Communication is about getting others to adopt your point of view, to help
them understand why you’re excited (or sad, or optimistic or whatever else you
are.) Unless you’re an amazing writer, it’s awfully hard to do that in a
report."

------
CWuestefeld
Last month I tried, for the first time, to go with the _Presentation Zen_
thing, and I think it turned into one of the best presentations I've ever
done.

On the other hand, one key person from the audience has asserted just this
morning that I failed to tell her a piece of information that is critical to
her. I remember saying it, and it's right there in the notes for the relevant
slide.

But boy, do I wish that I had a slide with bullet points on it, so I could
show her: "Oh yeah? Well, what's this?".

------
weinada
PPT is a great tool. It's just used incorrectly by the masses.

As someone already mentioned it's best leveraged for support. In most cases as
a visual aid. If you can get by without using any words and all imagery then
it's more likely to an entertaining presentation.

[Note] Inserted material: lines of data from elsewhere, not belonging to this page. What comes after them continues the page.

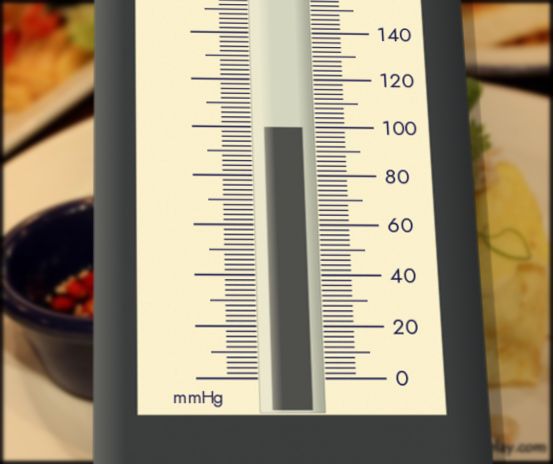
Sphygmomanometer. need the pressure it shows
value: 100 mmHg
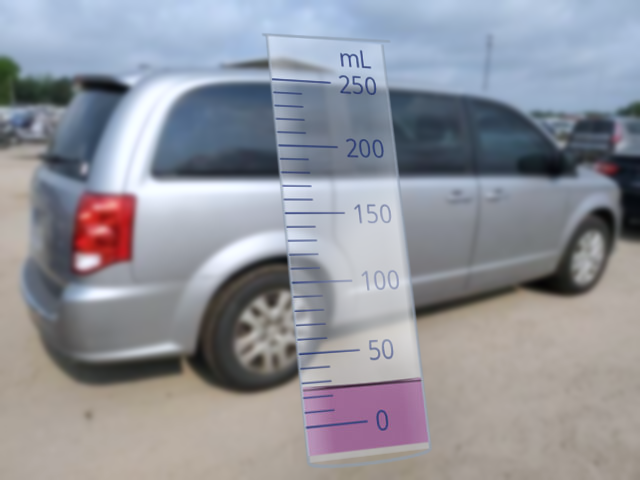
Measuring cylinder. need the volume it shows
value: 25 mL
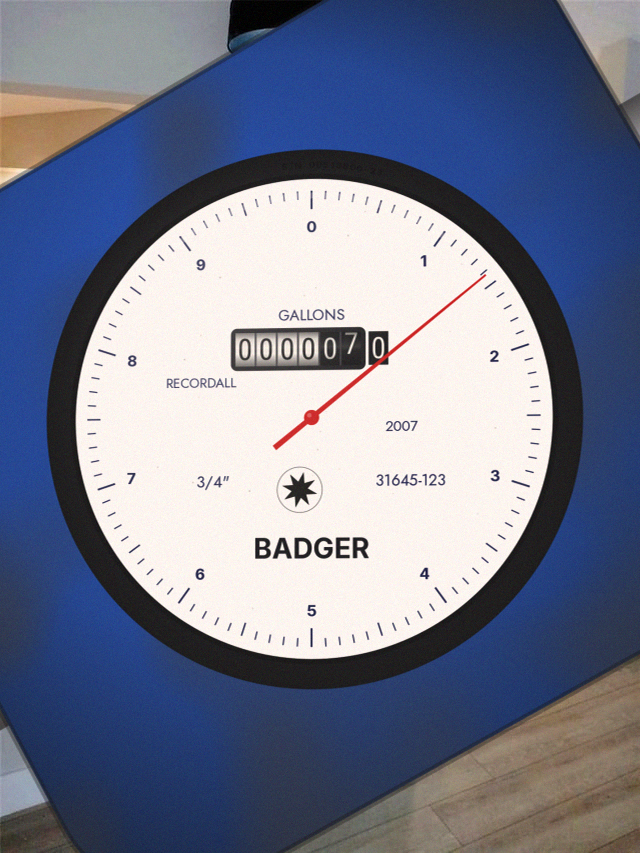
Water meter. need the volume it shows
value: 71.4 gal
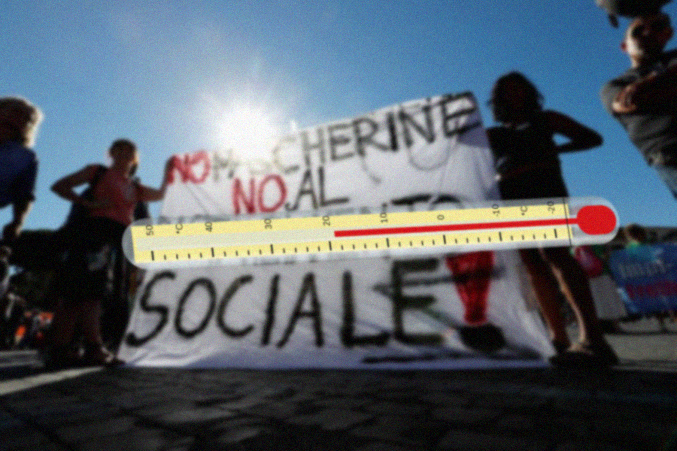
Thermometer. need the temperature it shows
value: 19 °C
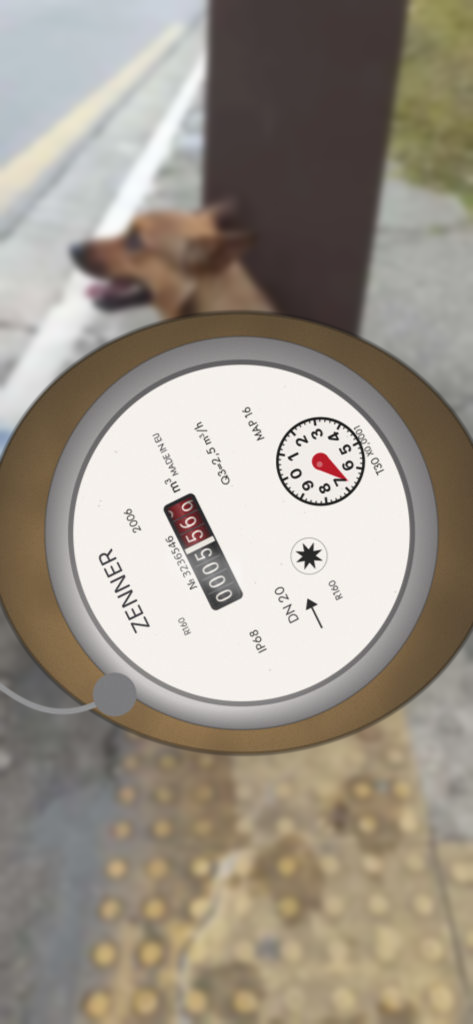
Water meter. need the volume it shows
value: 5.5686 m³
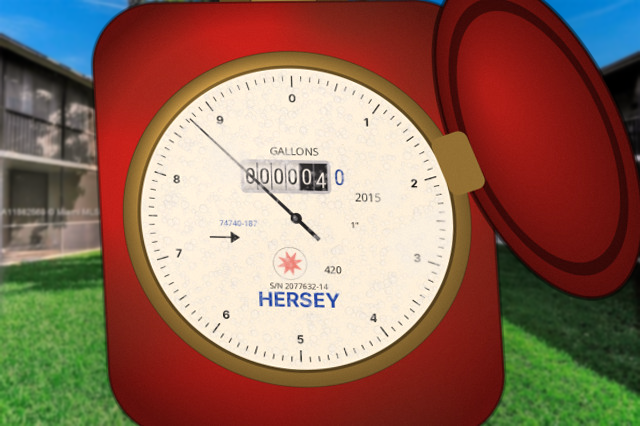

I also say this knowing that it all depends on the intended audience.

------
edw519
<http://www.norvig.com/Gettysburg/index.htm>

------
justin_hancock
Another tip, prepare your presentation on paper using a spider diagram,
central theme in the middle, sub-topics adding legs, add extra spiders on
spiders as required. You can make something like this very quickly (less than
30 minutes) especially when you know your subject it's a handy cue for the key
topics. It can be used to help prepare a PowerPoint however stick to the
recommondations on here and in the link.

------
movix
I try and use as little text as I can on the slides, and just one, or a couple
of key images. I find this really helps if I stumble in what I'm saying, or
lose track as I don't use paper notes to speak from. Glancing at an image
strongly related to your subject really helps to get you quickly back on
track.

Great public speaking skills are such a gift - just wish it was one I had.

------
fburnaby
Lawrence Lessig makes very good slide shows. He does this thing with html-
style meta tags that are very cool. He talks, while the slides outline the
context.

------
jodrellblank
Why does it take a presentation expert to say PowerPoint presentations are
often boring?

Tens of thousands of victims, er, people could have told him that over the
past 15-20 years.

------
onreact-com
This has been submitted already earlier with the original headline:
<http://news.ycombinator.com/item?id=772471>